The monitorial citizen engages in environmental surveillance more than information-gathering. Picture parents watching small children at the community pool. They are not gathering information; they are keeping an eye on the scene. They look inactive, but they are poised for action if action is required. The monitorial citizen is not an absentee citizen but watchful, even while he or she is doing something else. Citizenship during a particular political season may be for many people much less intense than in the era of parties, but citizenship now is a year-round and day-long activity as it was only rarely in the past. In this world, monitoring is a plausible model of citizenship.

I do not think we can or should be political backpackers. Over the past century and a half, Americans have delegated fire-fighting in our cities to professionals rather than relying on volunteers, although it remains important that everyone understand basic fire safety, perhaps keep a fire extinguisher at home or in the car, maintain smoke detectors in the house, and know how to dial 9-l-l. We have subcontracted medical care to hospitals and physicians, on the one hand, and households, on the other, where shelves are stocked with diet books, women's magazines, Dr. Spock, and an array of over-the-counter medicines.

 

 

We have arrived, in short, at a division of labor between expertise and self-help that gives credit to both. We do this in politics, too, but without having found a place in either popular rhetoric or democratic theory for the use of specialized knowledge. That is a task that merits renewed attention: the quest for a language of public life that reconciles democracy and expertise.

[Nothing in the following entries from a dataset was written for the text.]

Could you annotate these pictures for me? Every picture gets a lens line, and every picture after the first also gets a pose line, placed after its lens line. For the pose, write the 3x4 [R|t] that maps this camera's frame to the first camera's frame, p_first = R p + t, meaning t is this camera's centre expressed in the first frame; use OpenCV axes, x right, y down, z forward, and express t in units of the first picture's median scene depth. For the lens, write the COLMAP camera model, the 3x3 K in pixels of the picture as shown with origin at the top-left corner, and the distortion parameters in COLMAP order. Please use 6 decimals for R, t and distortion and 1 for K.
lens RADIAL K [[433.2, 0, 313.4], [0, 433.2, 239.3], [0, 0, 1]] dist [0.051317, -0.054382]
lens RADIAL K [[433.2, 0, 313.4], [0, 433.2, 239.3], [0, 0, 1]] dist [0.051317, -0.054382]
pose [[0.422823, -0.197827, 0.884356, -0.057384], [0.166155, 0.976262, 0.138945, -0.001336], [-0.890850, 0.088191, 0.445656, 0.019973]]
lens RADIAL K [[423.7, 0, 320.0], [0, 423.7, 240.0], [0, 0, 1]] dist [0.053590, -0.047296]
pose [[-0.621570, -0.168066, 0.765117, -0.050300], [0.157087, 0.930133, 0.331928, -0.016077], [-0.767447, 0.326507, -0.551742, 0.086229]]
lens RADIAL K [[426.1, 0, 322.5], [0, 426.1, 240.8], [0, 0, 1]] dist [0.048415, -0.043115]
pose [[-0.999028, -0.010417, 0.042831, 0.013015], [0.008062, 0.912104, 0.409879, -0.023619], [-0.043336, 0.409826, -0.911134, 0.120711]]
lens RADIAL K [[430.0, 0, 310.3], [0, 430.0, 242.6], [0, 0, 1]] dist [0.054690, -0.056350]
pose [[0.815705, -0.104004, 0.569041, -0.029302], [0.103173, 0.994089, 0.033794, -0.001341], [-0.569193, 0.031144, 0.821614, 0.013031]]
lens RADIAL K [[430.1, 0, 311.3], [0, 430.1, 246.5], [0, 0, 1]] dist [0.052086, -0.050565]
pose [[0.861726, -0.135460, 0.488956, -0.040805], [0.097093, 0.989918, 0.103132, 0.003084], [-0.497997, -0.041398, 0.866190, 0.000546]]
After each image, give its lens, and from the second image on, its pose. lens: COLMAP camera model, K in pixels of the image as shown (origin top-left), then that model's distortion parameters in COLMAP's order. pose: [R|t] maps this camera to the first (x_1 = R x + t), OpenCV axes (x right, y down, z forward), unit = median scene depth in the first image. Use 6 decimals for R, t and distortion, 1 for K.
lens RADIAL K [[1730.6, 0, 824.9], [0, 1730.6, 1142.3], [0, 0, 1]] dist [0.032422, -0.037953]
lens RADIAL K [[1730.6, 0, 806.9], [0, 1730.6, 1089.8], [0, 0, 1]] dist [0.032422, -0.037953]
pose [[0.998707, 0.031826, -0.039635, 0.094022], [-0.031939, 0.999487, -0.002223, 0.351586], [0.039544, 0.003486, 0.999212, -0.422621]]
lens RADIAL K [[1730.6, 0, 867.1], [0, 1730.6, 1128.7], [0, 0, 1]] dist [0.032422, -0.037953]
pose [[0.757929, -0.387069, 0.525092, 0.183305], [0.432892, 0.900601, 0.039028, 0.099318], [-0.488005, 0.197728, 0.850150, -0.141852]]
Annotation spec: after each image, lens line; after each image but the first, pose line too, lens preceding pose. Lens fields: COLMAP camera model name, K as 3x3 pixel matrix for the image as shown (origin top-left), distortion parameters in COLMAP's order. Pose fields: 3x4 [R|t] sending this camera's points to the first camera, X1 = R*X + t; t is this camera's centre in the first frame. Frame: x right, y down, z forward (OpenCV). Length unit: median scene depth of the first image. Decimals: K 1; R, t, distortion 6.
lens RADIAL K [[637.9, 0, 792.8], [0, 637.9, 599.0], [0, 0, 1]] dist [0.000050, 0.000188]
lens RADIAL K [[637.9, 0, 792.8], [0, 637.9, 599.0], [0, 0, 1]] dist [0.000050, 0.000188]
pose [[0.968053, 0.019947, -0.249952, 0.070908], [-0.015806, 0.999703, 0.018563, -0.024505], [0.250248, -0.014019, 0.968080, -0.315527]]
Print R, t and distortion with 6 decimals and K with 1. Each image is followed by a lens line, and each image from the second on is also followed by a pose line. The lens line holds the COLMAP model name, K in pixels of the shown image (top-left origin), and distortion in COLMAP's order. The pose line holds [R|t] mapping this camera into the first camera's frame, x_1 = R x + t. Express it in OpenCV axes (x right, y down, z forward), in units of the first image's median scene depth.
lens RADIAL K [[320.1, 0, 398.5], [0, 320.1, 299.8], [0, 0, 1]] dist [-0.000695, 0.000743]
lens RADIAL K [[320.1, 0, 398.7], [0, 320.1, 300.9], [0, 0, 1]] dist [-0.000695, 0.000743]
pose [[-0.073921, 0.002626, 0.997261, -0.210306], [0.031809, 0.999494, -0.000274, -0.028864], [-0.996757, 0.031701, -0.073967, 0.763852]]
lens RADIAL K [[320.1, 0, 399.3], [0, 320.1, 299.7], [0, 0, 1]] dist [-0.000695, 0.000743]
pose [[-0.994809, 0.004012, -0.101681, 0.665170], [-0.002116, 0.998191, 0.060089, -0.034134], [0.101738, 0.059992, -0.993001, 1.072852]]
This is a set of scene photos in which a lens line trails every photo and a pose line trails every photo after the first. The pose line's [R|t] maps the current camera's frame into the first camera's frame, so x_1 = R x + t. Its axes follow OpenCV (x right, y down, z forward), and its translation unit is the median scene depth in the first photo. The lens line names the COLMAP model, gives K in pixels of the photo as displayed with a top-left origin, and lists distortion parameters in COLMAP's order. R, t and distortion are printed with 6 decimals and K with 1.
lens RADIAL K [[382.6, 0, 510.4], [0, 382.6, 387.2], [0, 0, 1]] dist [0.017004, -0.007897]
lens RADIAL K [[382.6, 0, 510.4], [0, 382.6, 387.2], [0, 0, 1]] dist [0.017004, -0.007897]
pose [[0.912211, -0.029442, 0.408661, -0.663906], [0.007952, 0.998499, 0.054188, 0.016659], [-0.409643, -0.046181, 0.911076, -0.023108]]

Most political commentary today operates within the culture of Progressivism and assumes what we might term the Progressivist fallacy -- that politics equals policy. This is one view of politics. But other views not only have been powerful in the past but persist today. Think of electoral activity that has no evident relationship to policy of any sort -- elections of team captains, class presidents or student councils, elections in fraternities and sororities, most elections of school boards, many elections of local government, and most elections in professional associations. Sometimes candidates for office in such elections feel obliged by Progressivist ideology to concoct some pseudo-policy statements, but only under the most unusual circumstances would any voter decide on this basis. Here the democracy of the solid citizen endures. The democracy of the solid citizen, the democracy of party, and the democracy of rights all offer approaches to citizenship that are not in the first instance information-centered models. We need to draw on them and learn from them in reformulating what citizenship can be and what we would like it to be today.

A final observation: the democracy of partisanship and the democracy of rights both call attention to two concepts that are far too often omitted in discussions of digital democracy: expertise and institutions. We are not going to have a democracy without expertise, nor should we want to. We are not going to have a democracy without a variety of institutions that mediate between private individuals and public governing bodies, nor should we. But we do have and will have continuing discussions about a wired nation as if every citizen could be and should be his or her own expert and could and should communicate directly with political representatives without benefit of mediating institutions. That talk will get us nowhere. So I leave you with those two words -- expertise and institutions. Any notion of democracy in the digital age will have to find a place for them.[1]

[1]This paper is based on the forthcoming book, The Good Citizen: A History of American Public Life, to be published by The Free Press in September, l998. Please see that work for full bibliographic citations.